Today is the release day of “I’ll Get You” by Sam Rule & Kelli Peters. I’m super excited to be sharing this new book with you. Check out the excerpt and the Rafflecopter Giveaway further down this post if you want a chance to win this novel.
PTA president Kelli Peters had a normal, happy life in Orange County, California, where she volunteered at her daughter’s school, carpooled, and took care of her family. When a school parent angrily accused Kelli of keeping her son waiting during the afterschool pick-up, it appeared to be a simple confrontation with an overprotective mother. Kelli soon learned, however, that she was the target of a twisted plot against her that involved drugs, lies, schemes, and a campaign to ruin her life. The vendetta led to reputations tarnished, careers lost, secret lives uncovered, two parents in jail, families destroyed, and a $5.7 million dollar civil judgment.
“I’ll Get You!” Drugs, Lies, and the Terrorizing of a PTA Mom is the true story of an ordinary American woman who survived an evil conspiracy that turned her life upside down and shook her hometown to its core.
Sam Rule is the pseudonym for a New York Times and USA Today Bestselling author of 75 books. His books have been translated into multiple languages around the world. He enjoys writing stories about fascinating people that capture public interest. He also enjoys a fine Malbec when the situation arises.
Kelli Peters is a mother, wife, PTA volunteer, animal lover, people lover, kid lover, and life lover. She has been with her beloved husband for 30 years and talks to her parents every day. Her greatest joy is spending time with family, friends, and children. She loves walking her dogs and going to the beach.

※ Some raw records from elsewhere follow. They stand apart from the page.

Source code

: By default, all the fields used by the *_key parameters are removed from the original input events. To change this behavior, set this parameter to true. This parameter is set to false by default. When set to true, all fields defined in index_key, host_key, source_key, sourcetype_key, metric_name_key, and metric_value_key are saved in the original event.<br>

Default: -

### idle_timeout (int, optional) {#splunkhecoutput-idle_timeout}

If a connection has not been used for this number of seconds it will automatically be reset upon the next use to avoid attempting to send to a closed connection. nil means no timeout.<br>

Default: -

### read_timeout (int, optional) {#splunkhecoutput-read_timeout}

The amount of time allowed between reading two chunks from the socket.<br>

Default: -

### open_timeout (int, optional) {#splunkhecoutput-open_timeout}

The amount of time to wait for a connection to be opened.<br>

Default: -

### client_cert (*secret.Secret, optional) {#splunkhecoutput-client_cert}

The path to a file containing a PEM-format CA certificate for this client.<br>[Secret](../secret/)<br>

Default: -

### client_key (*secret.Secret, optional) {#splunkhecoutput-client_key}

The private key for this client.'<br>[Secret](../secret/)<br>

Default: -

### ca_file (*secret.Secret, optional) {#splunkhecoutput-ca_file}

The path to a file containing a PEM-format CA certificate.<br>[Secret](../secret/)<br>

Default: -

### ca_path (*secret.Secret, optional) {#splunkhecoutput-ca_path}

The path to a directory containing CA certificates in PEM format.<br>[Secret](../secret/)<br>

One of her greatest achievements, besides raising her daughter, has been surviving a campaign of terror that almost destroyed her life. She is a testament to what the human spirit can endure with the support of community, friends, and family. She is forever grateful to the people who stood by her.
Enter the Rafflecopter Giveaway here
In some ways, Kelli Peters was born to be a volunteer. Once she started helping in the kindergarten class, she never looked back. She passed out papers, took children to the bathroom, answered questions, showed the children how to tie their shoes, and helped them write their ABCs.
“It was trial by fire,” Kelli says. “Kindergarten had thirty kids that year, so Mrs. Jones, the teacher, really depended on us. The kids were so needy at that age. They cried for their moms, so I was always holding one or another and comforting them. When they weren’t crying or asking to go to the bathroom, they were wiping boogers on the walls or running around like crazy monkeys. They just wanted to play all the time, and we had to balance that with trying to teach them something. I was constantly cleaning the classroom or chasing one of them down or soothing wounded feelings or tending to boo-boos. It was nonstop, organized chaos, but I loved it.”
During that first year of volunteering at Plaza Vista, she would walk through the classroom every day to have little kids with eager faces and bright eyes run up to her and give her hugs. They clamored to tell her about their days, their pets, or their latest interests. She pulled them close and listened to them pour out their hearts. Her own heart filled to the brim to see all of these wonderful little human beings talking over each other to share their interests with Miss Kelli.
“I was just an ordinary person,” Kelli says, “but they made me feel so special. I loved the feeling of helping children and being part of their learning processes and growing up. There was no better feeling than being part of their lives. I didn’t care that I wasn’t being paid. The reward was so much greater.”
At the end of the year, Kelli had t-shirts made that said, “I Survived Volunteering in Mrs. Jones’ Class.” The parent volunteers wore them around school, garnering knowing smiles and laughter of fellow parents and staff. Everyone knew that if a mom survived volunteering in kindergarten, she could survive anything.
The following year, Kelli again volunteered in the classroom, this time for first grade. That was the year she was first asked to run for the PTA.
“I’d successfully survived being a volunteer in kindergarten,” Kelli says, “and still showed up to volunteer in the classroom in first grade. Some parents had quit forever after the kindergarten year. Only the strong survived!” She laughs at the memory.
Kelli was not only shocked to be asked to run for the PTA, but surprised to hear herself say yes.
“I loved volunteering and always said yes to everything,” she says. “If someone needed help with something, I said yes. If they needed a parent to bring food for a party, I said yes. If a teacher needed help in her classroom, I said yes. Then I was asked if I would be interested in running for secretary of the PTA…and I naturally said yes. But then I immediately second-guessed myself. I was concerned that I didn’t have the experience. I didn’t think I would win. In my mind, I thought they just needed people to run.” She shakes her head at the memory. “Well, I had no idea that I was the only person running for the office of secretary. So guess what? I won.”
Once Kelli won the seat, her already busy life ratcheted up.